Pomodoro’s practice is founded on the relationships between creation and destruction, past and present. On a trip to New York in 1959, the artist had been struck by an exhibition of Constantin Brancusi’s sculptures at the Museum of Modern Art. On viewing Brancusi’s work, Pomodoro had an artistic epiphany, and was deeply affected by the wholeness and purity of the Romanian sculptor’s work, its absolute perfection of form and luxuriant, immaculate surfaces. Inspired to move away from two-dimensional sculpture, Pomodoro increasingly began to experiment with solid geometric forms: cubes, columns, disks and spheres. In contrast to Brancusi’s abstract forms however, Pomodoro wanted to reveal what was inside the solids, exposing their interiors; ‘I imagined them in my mind’s eye full of worm holes and corrosion, and then the idea came to me of setting all of my particular signs in the interior of these geometric solids, turning the abstract … inside out’ (A. Pomodoro, quoted in S. Hunter, ‘Monuments and Anti-monuments’, in F. Gualdoni (ed.), Arnaldo Pomodoro, Catalogo ragionato della scultura, Milan 2007, p. 59).

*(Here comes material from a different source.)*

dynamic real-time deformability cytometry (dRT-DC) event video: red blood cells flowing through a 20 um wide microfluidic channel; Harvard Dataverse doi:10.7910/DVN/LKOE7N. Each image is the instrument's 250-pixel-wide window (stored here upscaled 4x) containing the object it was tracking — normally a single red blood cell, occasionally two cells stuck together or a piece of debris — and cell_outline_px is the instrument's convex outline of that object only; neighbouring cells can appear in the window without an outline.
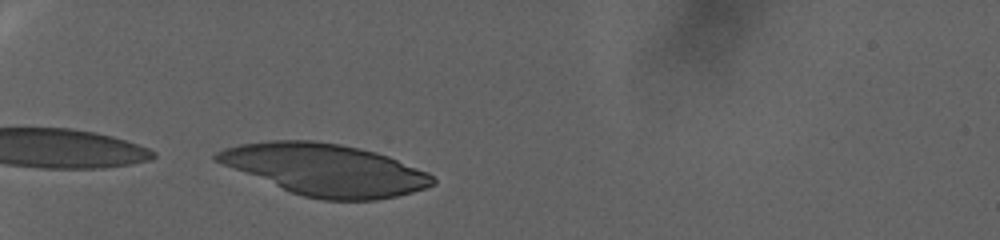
{"species": "human", "species_latin": "Homo sapiens", "temperature_condition": "warm", "stored_images_in_passage": 55, "camera_frame_rate_fps": 3000, "um_per_image_px": 0.085, "donor": {"sex": "female"}, "frame": {"image": 1, "passage_image": 1, "time_ms": 0.0, "image_size_px": [1000, 240], "cell_outline_px": [[436, 184], [412, 192], [396, 196], [376, 200], [320, 200], [304, 196], [292, 192], [212, 160], [212, 156], [216, 152], [224, 148], [240, 144], [268, 140], [312, 140], [340, 144], [360, 148], [376, 152], [388, 156], [428, 172], [436, 180]], "centroid_in_image_um": [27.65, 14.41], "position_along_channel_um": 57.4, "area_um2": 64.68}}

For Pomodoro, the complete perfection and impenetrability of Brancusi’s sculpture was no longer feasible in the context of the contemporary, technological world. Pomodoro explained, ‘The perfection of form in Brancusi was so beautiful and mysterious; what can one do after Brancusi… Then at a certain moment I said to myself, really this perfection of the form in our time is inappropriate; it has to be destroyed. For me the “destruction” element in form was my most important discovery, and the most authentic both in terms of myself and my times’ (A. Pomodoro, quoted in S. Hunter, Arnaldo Pomodoro, New York 1982, p. 52). The destruction inherent in the fissures and corroded surface of his sculptures was a reflection of the anxiety about the destructive powers that new forms of technology possessed. While technology had allowed astronauts to soar into space in futuristic rockets, it had also unleashed a new form of warfare with the atomic bomb, and the threat of nuclear war loomed in the consciousness of the world. In Pomodoro’s sculptures, the interplay between positive and negative space – between presence and absence, effusion and erosion – exquisitely captures this psychological tension.